Job: Each line of the material below is to be written out exactly. Leave out any picture.

Input data:
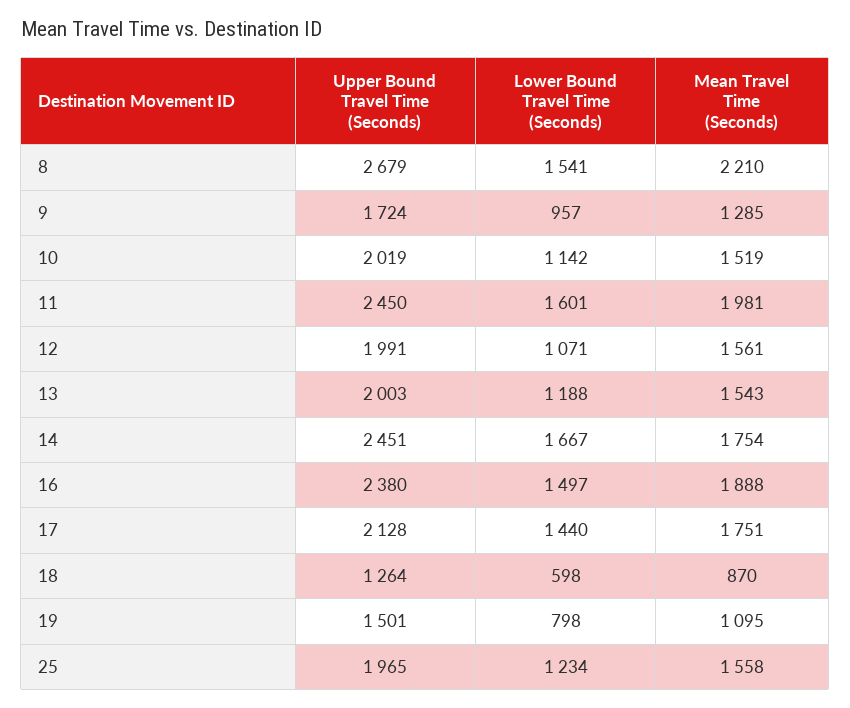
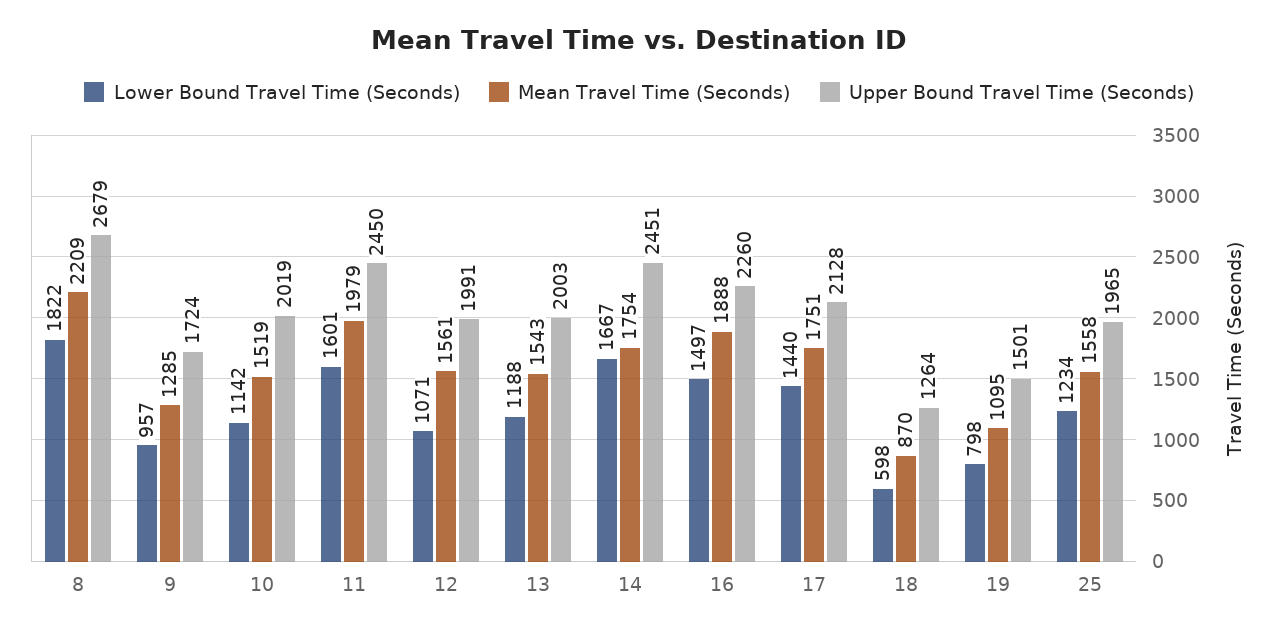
Lower Bound Travel Time (Seconds), 8: 1541 -> 1822
Mean Travel Time (Seconds), 8: 2210 -> 2209
Mean Travel Time (Seconds), 11: 1981 -> 1979
Upper Bound Travel Time (Seconds), 16: 2380 -> 2260

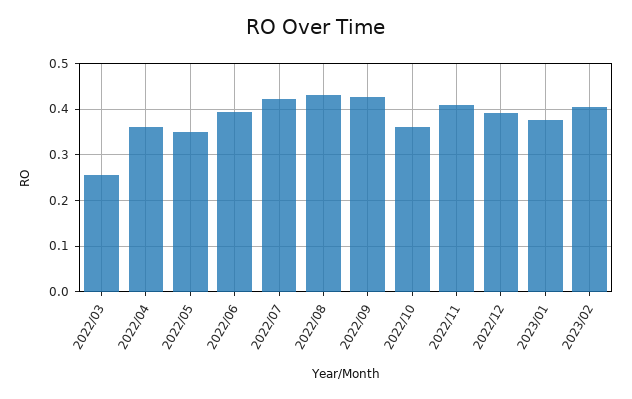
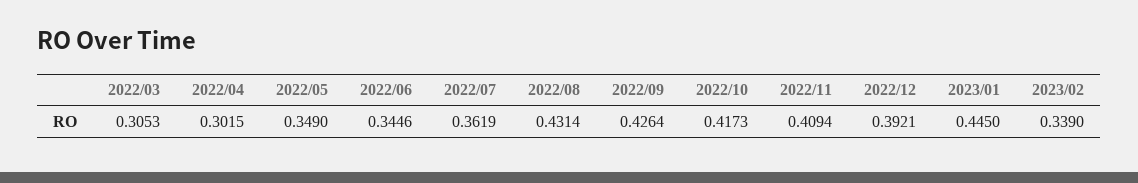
2022/03: 0.26 -> 0.3053
2022/04: 0.36 -> 0.3015
2022/06: 0.4 -> 0.3446
2022/07: 0.42 -> 0.3619
2022/10: 0.36 -> 0.4173
2023/01: 0.38 -> 0.445
2023/02: 0.4 -> 0.339

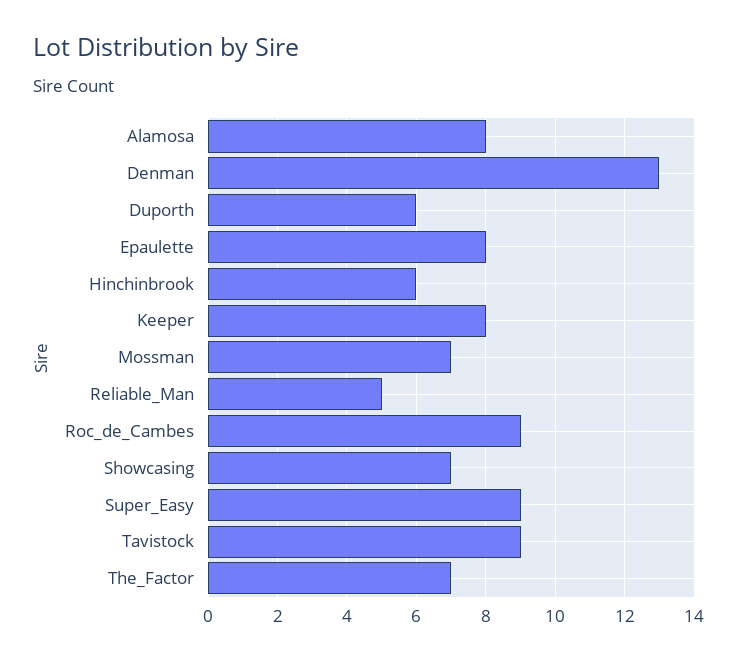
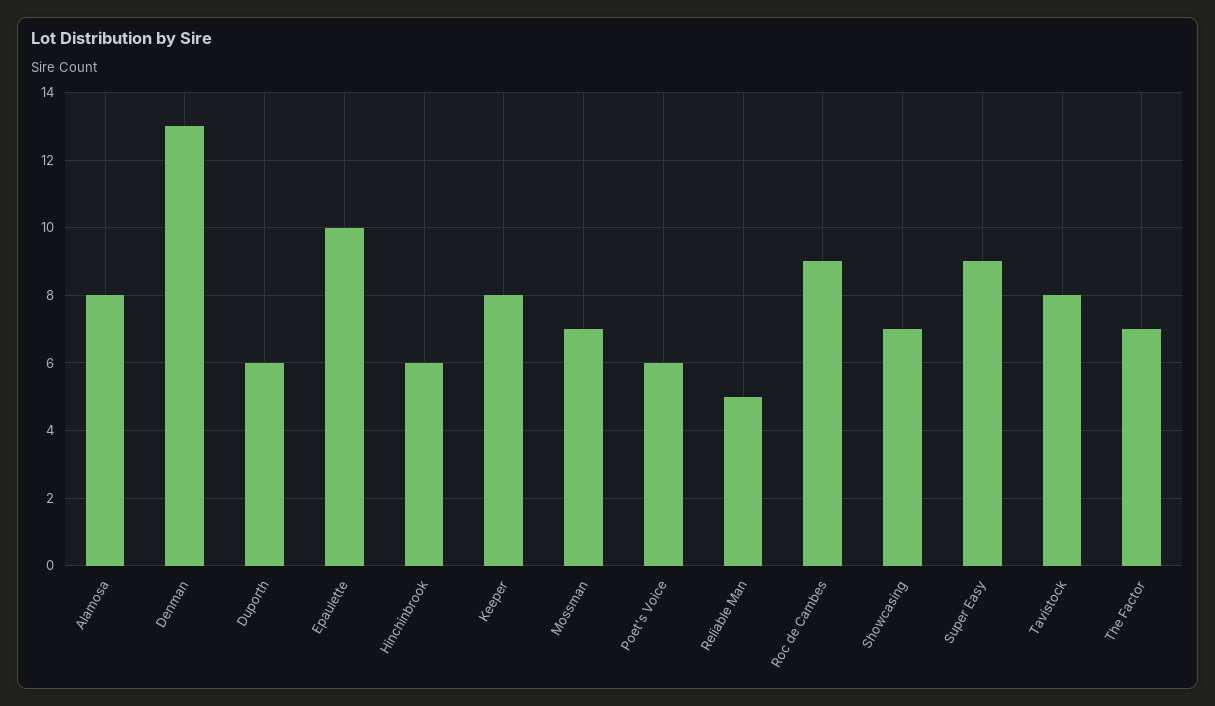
Epaulette: 8 -> 10
Tavistock: 9 -> 8
Poet's Voice: none -> 6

Solution to this problem:
Lower Bound Travel Time (Seconds), 8: 1541 -> 1822
Mean Travel Time (Seconds), 8: 2210 -> 2209
Mean Travel Time (Seconds), 11: 1981 -> 1979
Upper Bound Travel Time (Seconds), 16: 2380 -> 2260

2022/03: 0.26 -> 0.3053
2022/04: 0.36 -> 0.3015
2022/06: 0.4 -> 0.3446
2022/07: 0.42 -> 0.3619
2022/10: 0.36 -> 0.4173
2023/01: 0.38 -> 0.445
2023/02: 0.4 -> 0.339

Epaulette: 8 -> 10
Tavistock: 9 -> 8
Poet's Voice: none -> 6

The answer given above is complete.